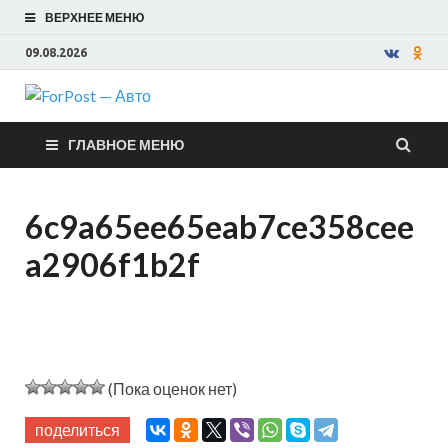
ВЕРХНЕЕ МЕНЮ
09.08.2026
ForPost —
ГЛАВНОЕ МЕНЮ
Авто
6c9a65ee65eab7ce358cee
a2906f1b2f
(Пока оценок нет)
поделиться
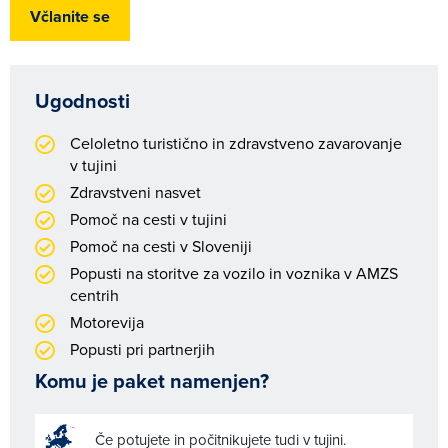
Včlanite se
Ugodnosti
Celoletno turistično in zdravstveno zavarovanje
v tujini
Zdravstveni nasvet
Pomoč na cesti v tujini
Pomoč na cesti v Sloveniji
Popusti na storitve za vozilo in voznika v AMZS
centrih
Motorevija
Popusti pri partnerjih
Komu je paket namenjen?
Če potujete in počitnikujete tudi v tujini.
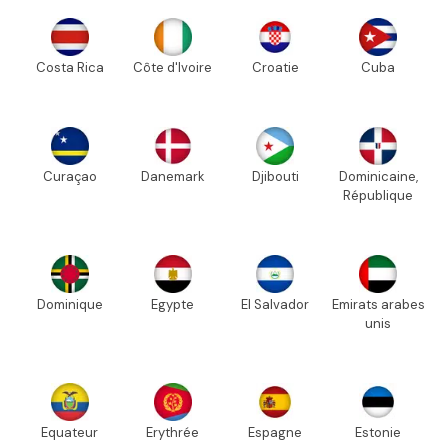
Costa Rica
Côte d'Ivoire
Croatie
Cuba
Curaçao
Danemark
Djibouti
Dominicaine,
République
Dominique
Egypte
El Salvador
Emirats arabes
unis
Equateur
Erythrée
Espagne
Estonie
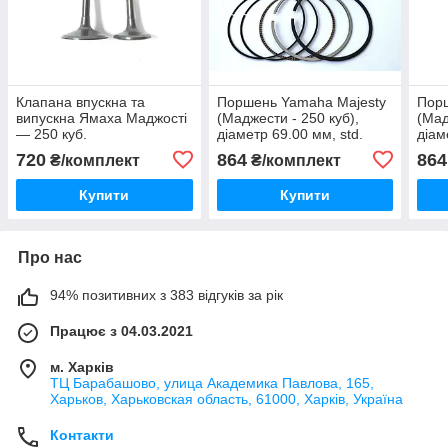
Клапана впускна та
Поршень Yamaha Majesty
Порш
випускна Ямаха Маджості
(Маджести - 250 куб),
(Мад
— 250 куб.
діаметр 69.00 мм, std.
діам
палець 17 мм.
пале
720
864
864
₴/комплект
₴/комплект
Купити
Купити
Про нас
94% позитивних з 383 відгуків за рік
Працює з 04.03.2021
м. Харків
ТЦ Барабашово, улица Академика Павлова, 165,
Харьков, Харьковская область, 61000, Харків, Україна
Контакти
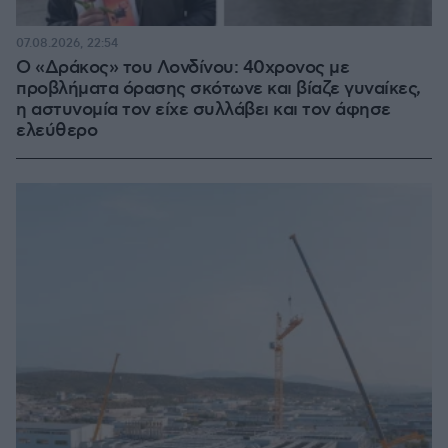
07.08.2026, 22:54
Ο «Δράκος» του Λονδίνου: 40χρονος με
προβλήματα όρασης σκότωνε και βίαζε γυναίκες,
η αστυνομία τον είχε συλλάβει και τον άφησε
ελεύθερο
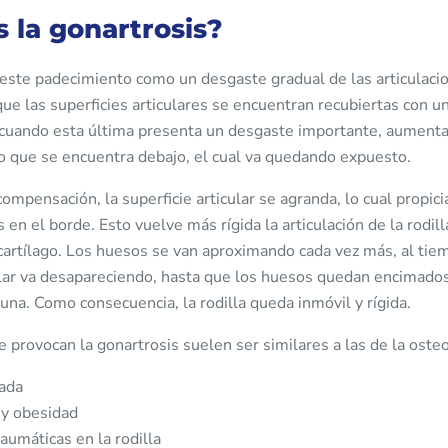
 la gonartrosis?
 este padecimiento como un desgaste gradual de las articulaci
e las superficies articulares se encuentran recubiertas con u
; cuando esta última presenta un desgaste importante, aumenta
o que se encuentra debajo, el cual va quedando expuesto.
mpensación, la superficie articular se agranda, lo cual propici
 en el borde. Esto vuelve más rígida la articulación de la rodil
 cartílago. Los huesos se van aproximando cada vez más, al tie
ular va desapareciendo, hasta que los huesos quedan encimados
una. Como consecuencia, la rodilla queda inmóvil y rígida.
 provocan la gonartrosis suelen ser similares a las de la osteoa
ada
y obesidad
aumáticas en la rodilla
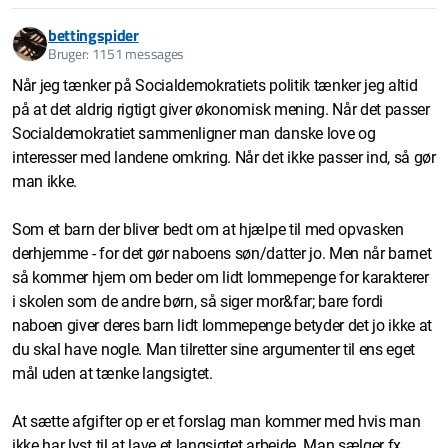
bettingspider
Bruger: 1151 messages
Når jeg tænker på Socialdemokratiets politik tænker jeg altid
på at det aldrig rigtigt giver økonomisk mening. Når det passer
Socialdemokratiet sammenligner man danske love og
interesser med landene omkring. Når det ikke passer ind, så gør
man ikke.
Som et barn der bliver bedt om at hjælpe til med opvasken
derhjemme - for det gør naboens søn/datter jo. Men når barnet
så kommer hjem om beder om lidt lommepenge for karakterer
i skolen som de andre børn, så siger mor&far; bare fordi
naboen giver deres barn lidt lommepenge betyder det jo ikke at
du skal have nogle. Man tilretter sine argumenter til ens eget
mål uden at tænke langsigtet.
At sætte afgifter op er et forslag man kommer med hvis man
ikke har lyst til at lave et langsigtet arbejde. Man sælger fx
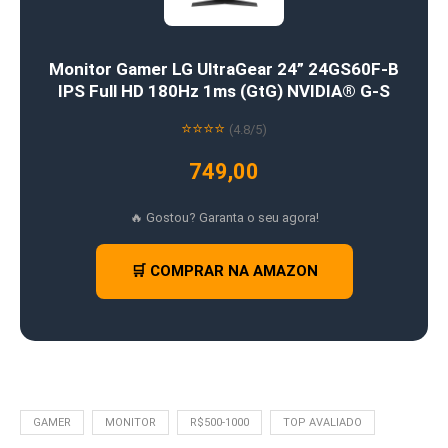
Monitor Gamer LG UltraGear 24” 24GS60F-B
IPS Full HD 180Hz 1ms (GtG) NVIDIA® G-S
⭐⭐⭐⭐
(4.8/5)
749,00
🔥 Gostou? Garanta o seu agora!
🛒 COMPRAR NA AMAZON
GAMER
MONITOR
R$500-1000
TOP AVALIADO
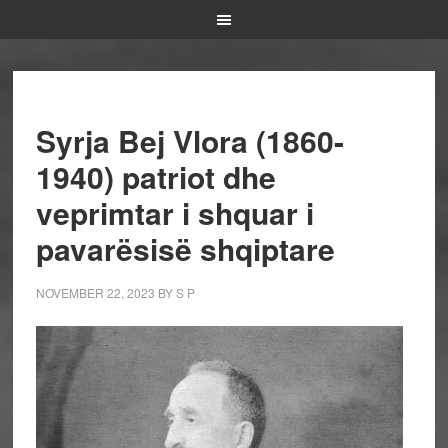
Syrja Bej Vlora (1860-
1940) patriot dhe
veprimtar i shquar i
pavarësisë shqiptare
NOVEMBER 22, 2023
BY
S P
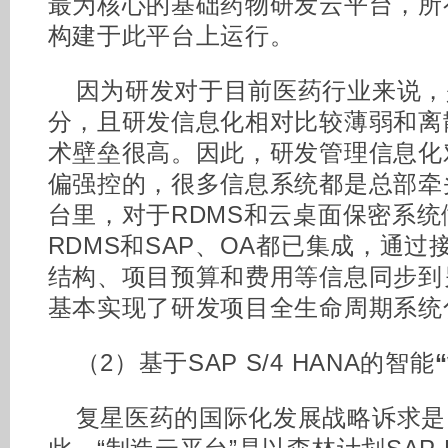
最为核心的基础药物研发云平台，所
构建于此平台上运行。
因为研发对于目前医药行业来说，
分，且研发信息化相对比较薄弱和离
术壁垒很高。因此，研发管理信息化
偏强控的，很多信息系统都是总部牵
台里，对于RDMS和云桌面保密系
RDMS和SAP、OA都已集成，通过
结构、项目预算和费用等信息同步到
基本实现了研发项目全生命周期系统
（2）基于SAP S/4 HANA的智能
复星医药的国际化发展战略诉求是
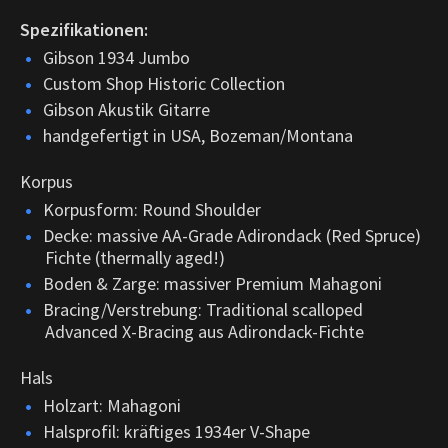
Spezifikationen:
Gibson 1934 Jumbo
Custom Shop Historic Collection
Gibson Akustik Gitarre
handgefertigt in USA, Bozeman/Montana
Korpus
Korpusform: Round Shoulder
Decke: massive AA-Grade Adirondack (Red Spruce)
Fichte (thermally aged!)
Boden & Zarge: massiver Premium Mahagoni
Bracing/Verstrebung: Traditional scalloped
Advanced X-Bracing aus Adirondack-Fichte
Hals
Holzart: Mahagoni
Halsprofil: kräftiges 1934er V-Shape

Job -
Apart from the pictures, which are to be omitted, every record must be transcribed exactly.

Solution to the exercise -
ВЕРХНЕЕ МЕНЮ
09.08.2026
ForPost —
ГЛАВНОЕ МЕНЮ
Авто
6c9a65ee65eab7ce358cee
a2906f1b2f
(Пока оценок нет)
поделиться
Včlanite se
Ugodnosti
Celoletno turistično in zdravstveno zavarovanje
v tujini
Zdravstveni nasvet
Pomoč na cesti v tujini
Pomoč na cesti v Sloveniji
Popusti na storitve za vozilo in voznika v AMZS
centrih
Motorevija
Popusti pri partnerjih
Komu je paket namenjen?
Če potujete in počitnikujete tudi v tujini.
Costa Rica
Côte d'Ivoire
Croatie
Cuba
Curaçao
Danemark
Djibouti
Dominicaine,
République
Dominique
Egypte
El Salvador
Emirats arabes
unis
Equateur
Erythrée
Espagne
Estonie
Клапана впускна та
Поршень Yamaha Majesty
Порш
випускна Ямаха Маджості
(Маджести - 250 куб),
(Мад
— 250 куб.
діаметр 69.00 мм, std.
діам
палець 17 мм.
пале
720
864
864
₴/комплект
₴/комплект
Купити
Купити
Про нас
94% позитивних з 383 відгуків за рік
Працює з 04.03.2021
м. Харків
ТЦ Барабашово, улица Академика Павлова, 165,
Харьков, Харьковская область, 61000, Харків, Україна
Контакти
07.08.2026, 22:54
Ο «Δράκος» του Λονδίνου: 40χρονος με
προβλήματα όρασης σκότωνε και βίαζε γυναίκες,
η αστυνομία τον είχε συλλάβει και τον άφησε
ελεύθερο
 la gonartrosis?
 este padecimiento como un desgaste gradual de las articulaci
e las superficies articulares se encuentran recubiertas con u
; cuando esta última presenta un desgaste importante, aumenta
o que se encuentra debajo, el cual va quedando expuesto.
mpensación, la superficie articular se agranda, lo cual propici
 en el borde. Esto vuelve más rígida la articulación de la rodil
 cartílago. Los huesos se van aproximando cada vez más, al tie
ular va desapareciendo, hasta que los huesos quedan encimados
una. Como consecuencia, la rodilla queda inmóvil y rígida.
 provocan la gonartrosis suelen ser similares a las de la osteoa
ada
y obesidad
aumáticas en la rodilla
bettingspider
Bruger: 1151 messages
Når jeg tænker på Socialdemokratiets politik tænker jeg altid
på at det aldrig rigtigt giver økonomisk mening. Når det passer
Socialdemokratiet sammenligner man danske love og
interesser med landene omkring. Når det ikke passer ind, så gør
man ikke.
Som et barn der bliver bedt om at hjælpe til med opvasken
derhjemme - for det gør naboens søn/datter jo. Men når barnet
så kommer hjem om beder om lidt lommepenge for karakterer
i skolen som de andre børn, så siger mor&far; bare fordi
naboen giver deres barn lidt lommepenge betyder det jo ikke at
du skal have nogle. Man tilretter sine argumenter til ens eget
mål uden at tænke langsigtet.
At sætte afgifter op er et forslag man kommer med hvis man
ikke har lyst til at lave et langsigtet arbejde. Man sælger fx
Monitor Gamer LG UltraGear 24” 24GS60F-B
IPS Full HD 180Hz 1ms (GtG) NVIDIA® G-S
⭐⭐⭐⭐
(4.8/5)
749,00
🔥 Gostou? Garanta o seu agora!
🛒 COMPRAR NA AMAZON
GAMER
MONITOR
R$500-1000
TOP AVALIADO
Syrja Bej Vlora (1860-
1940) patriot dhe
veprimtar i shquar i
pavarësisë shqiptare
NOVEMBER 22, 2023
BY
S P
最为核心的基础药物研发云平台，所
构建于此平台上运行。
因为研发对于目前医药行业来说，
分，且研发信息化相对比较薄弱和离
术壁垒很高。因此，研发管理信息化
偏强控的，很多信息系统都是总部牵
台里，对于RDMS和云桌面保密系
RDMS和SAP、OA都已集成，通过
结构、项目预算和费用等信息同步到
基本实现了研发项目全生命周期系统
（2）基于SAP S/4 HANA的智能
复星医药的国际化发展战略诉求是
Spezifikationen:
Gibson 1934 Jumbo
Custom Shop Historic Collection
Gibson Akustik Gitarre
handgefertigt in USA, Bozeman/Montana
Korpus
Korpusform: Round Shoulder
Decke: massive AA-Grade Adirondack (Red Spruce)
Fichte (thermally aged!)
Boden & Zarge: massiver Premium Mahagoni
Bracing/Verstrebung: Traditional scalloped
Advanced X-Bracing aus Adirondack-Fichte
Hals
Holzart: Mahagoni
Halsprofil: kräftiges 1934er V-Shape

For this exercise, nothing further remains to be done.